_What to produce_
Search the listing for the word "input" and return each line that contains it.

_Data excerpts_
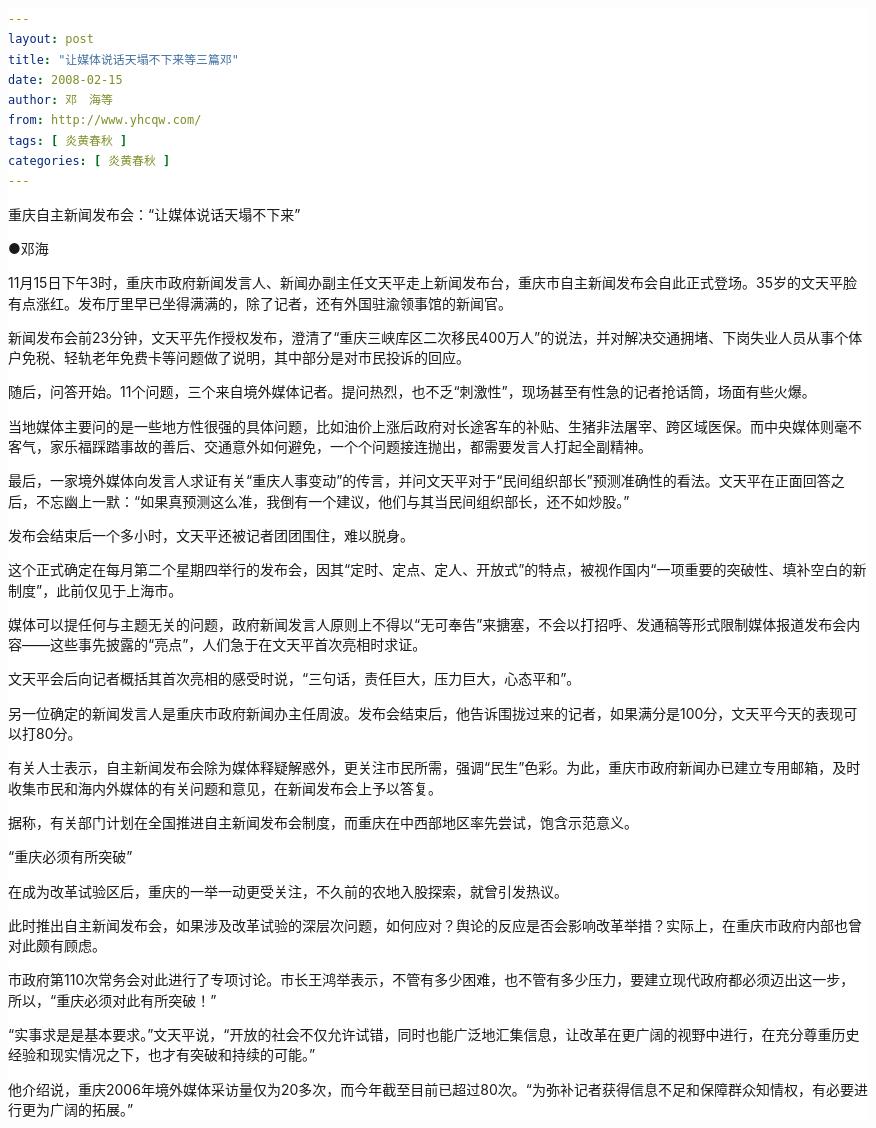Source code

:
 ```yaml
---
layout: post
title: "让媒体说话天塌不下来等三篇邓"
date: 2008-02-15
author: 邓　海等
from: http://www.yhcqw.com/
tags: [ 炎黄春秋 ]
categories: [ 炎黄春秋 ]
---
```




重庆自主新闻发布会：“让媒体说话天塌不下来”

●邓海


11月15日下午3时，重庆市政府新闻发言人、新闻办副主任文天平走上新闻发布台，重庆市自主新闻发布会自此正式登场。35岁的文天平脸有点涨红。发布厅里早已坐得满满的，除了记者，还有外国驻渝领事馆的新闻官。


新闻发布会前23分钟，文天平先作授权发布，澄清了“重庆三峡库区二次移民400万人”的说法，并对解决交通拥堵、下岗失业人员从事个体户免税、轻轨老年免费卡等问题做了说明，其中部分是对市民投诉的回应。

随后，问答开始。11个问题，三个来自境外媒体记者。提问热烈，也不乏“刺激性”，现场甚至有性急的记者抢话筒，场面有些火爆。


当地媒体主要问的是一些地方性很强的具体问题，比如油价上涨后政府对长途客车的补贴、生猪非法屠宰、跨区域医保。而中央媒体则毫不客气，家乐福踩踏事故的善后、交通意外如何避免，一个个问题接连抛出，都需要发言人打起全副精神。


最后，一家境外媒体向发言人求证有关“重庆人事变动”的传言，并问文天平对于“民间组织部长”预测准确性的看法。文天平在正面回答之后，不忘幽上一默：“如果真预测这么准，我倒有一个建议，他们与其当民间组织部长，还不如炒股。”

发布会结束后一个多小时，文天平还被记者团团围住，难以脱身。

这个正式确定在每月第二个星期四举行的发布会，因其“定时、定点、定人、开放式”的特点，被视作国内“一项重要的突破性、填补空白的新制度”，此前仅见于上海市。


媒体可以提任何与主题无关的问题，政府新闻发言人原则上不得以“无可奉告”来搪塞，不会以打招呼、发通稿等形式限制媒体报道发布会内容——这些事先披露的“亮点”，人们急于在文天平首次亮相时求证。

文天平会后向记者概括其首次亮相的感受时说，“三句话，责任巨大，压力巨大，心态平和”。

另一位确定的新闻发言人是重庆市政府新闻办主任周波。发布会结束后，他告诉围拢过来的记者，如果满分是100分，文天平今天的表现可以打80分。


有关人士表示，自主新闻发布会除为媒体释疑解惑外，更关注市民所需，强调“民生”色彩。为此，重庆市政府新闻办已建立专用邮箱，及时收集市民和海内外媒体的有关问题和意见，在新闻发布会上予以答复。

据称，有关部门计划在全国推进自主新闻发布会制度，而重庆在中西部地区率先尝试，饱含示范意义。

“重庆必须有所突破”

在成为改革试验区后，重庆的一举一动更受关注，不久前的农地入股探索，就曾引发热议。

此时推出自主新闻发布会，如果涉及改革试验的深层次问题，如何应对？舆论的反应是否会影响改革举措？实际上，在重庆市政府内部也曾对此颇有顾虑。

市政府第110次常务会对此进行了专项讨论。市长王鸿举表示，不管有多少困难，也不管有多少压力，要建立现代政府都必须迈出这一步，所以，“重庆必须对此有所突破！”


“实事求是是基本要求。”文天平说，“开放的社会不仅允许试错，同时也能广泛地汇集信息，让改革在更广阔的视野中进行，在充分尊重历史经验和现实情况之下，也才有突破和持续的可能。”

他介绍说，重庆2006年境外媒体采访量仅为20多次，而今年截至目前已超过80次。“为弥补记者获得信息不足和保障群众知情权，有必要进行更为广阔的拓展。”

* * *

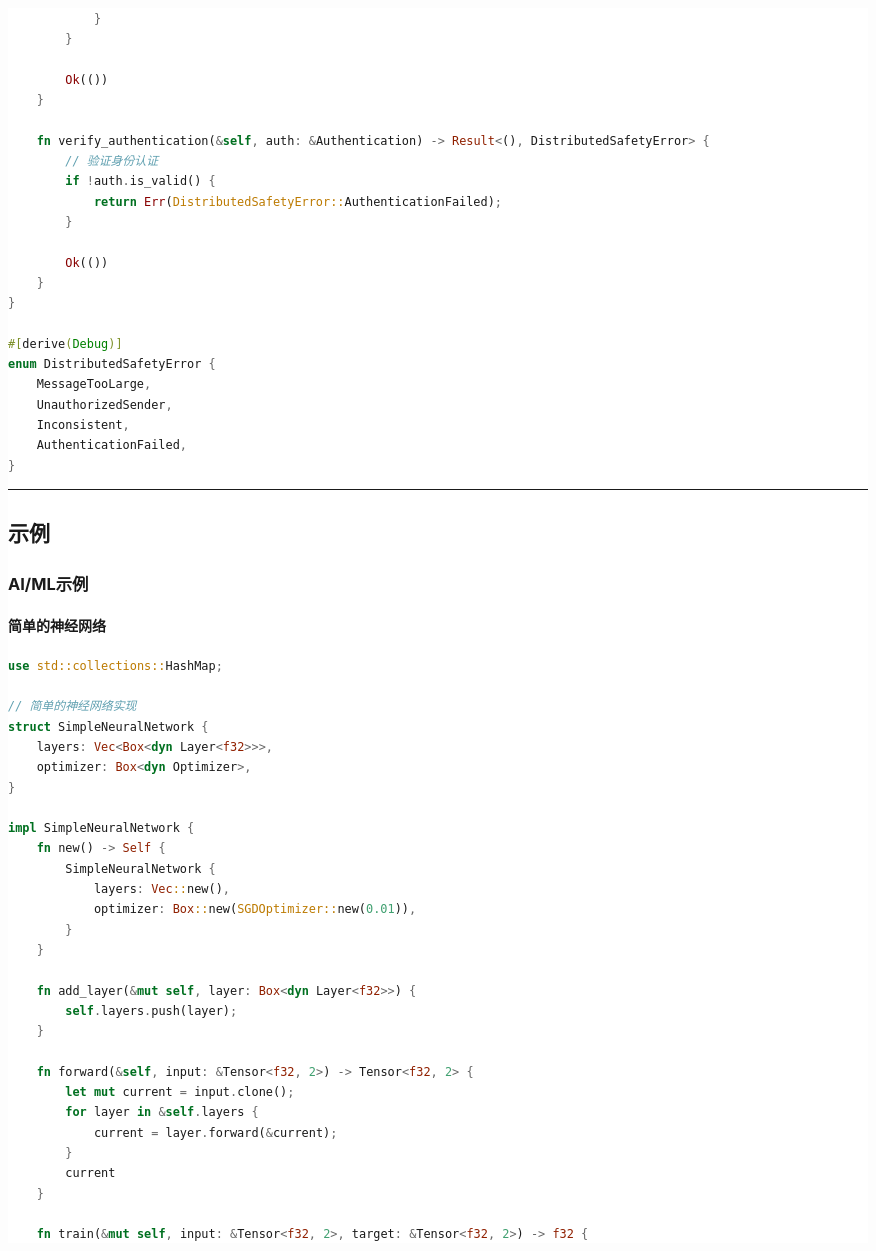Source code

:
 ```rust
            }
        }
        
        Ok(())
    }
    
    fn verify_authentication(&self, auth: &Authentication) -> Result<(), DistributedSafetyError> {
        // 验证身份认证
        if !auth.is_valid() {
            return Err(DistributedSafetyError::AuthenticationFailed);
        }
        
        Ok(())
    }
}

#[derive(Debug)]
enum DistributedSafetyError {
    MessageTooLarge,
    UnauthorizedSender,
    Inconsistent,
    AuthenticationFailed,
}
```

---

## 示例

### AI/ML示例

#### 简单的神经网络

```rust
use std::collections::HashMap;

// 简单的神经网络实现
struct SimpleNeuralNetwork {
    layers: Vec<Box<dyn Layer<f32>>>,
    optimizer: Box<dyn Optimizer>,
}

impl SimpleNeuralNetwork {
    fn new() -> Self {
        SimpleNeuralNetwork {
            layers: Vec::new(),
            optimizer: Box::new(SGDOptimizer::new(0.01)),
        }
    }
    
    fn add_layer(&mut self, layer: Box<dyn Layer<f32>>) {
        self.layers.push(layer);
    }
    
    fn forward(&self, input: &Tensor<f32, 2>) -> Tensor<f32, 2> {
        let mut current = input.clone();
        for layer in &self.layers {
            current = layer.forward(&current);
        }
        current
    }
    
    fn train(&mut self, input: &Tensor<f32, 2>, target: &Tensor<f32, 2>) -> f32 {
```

---

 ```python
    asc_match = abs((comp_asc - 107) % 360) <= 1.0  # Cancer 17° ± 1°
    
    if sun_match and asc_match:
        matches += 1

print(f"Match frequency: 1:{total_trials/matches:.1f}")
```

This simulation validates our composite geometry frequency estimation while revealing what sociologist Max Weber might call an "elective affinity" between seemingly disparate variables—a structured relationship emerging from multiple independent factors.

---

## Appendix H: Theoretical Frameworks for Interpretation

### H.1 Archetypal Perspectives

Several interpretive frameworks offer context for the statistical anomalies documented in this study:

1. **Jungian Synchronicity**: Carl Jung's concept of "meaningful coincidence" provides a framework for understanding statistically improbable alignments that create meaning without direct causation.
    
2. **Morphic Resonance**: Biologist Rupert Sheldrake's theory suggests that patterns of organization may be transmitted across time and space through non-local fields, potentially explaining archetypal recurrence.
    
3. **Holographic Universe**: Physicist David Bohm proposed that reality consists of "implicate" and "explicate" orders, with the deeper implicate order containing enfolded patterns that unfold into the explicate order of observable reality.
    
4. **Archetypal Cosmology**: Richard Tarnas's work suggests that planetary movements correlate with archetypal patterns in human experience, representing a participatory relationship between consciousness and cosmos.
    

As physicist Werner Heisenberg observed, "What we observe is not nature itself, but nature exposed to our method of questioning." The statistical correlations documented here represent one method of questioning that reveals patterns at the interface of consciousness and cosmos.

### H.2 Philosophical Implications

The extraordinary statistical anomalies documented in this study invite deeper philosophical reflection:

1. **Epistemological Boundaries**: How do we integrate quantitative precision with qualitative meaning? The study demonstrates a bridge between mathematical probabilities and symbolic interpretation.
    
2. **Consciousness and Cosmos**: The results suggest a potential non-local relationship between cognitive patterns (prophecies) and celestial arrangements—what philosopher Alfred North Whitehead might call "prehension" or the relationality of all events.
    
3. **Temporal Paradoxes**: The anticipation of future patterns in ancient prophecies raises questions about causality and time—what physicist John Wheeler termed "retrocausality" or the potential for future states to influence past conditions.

_Solved problem_
    fn forward(&self, input: &Tensor<f32, 2>) -> Tensor<f32, 2> {
        let mut current = input.clone();
    fn train(&mut self, input: &Tensor<f32, 2>, target: &Tensor<f32, 2>) -> f32 {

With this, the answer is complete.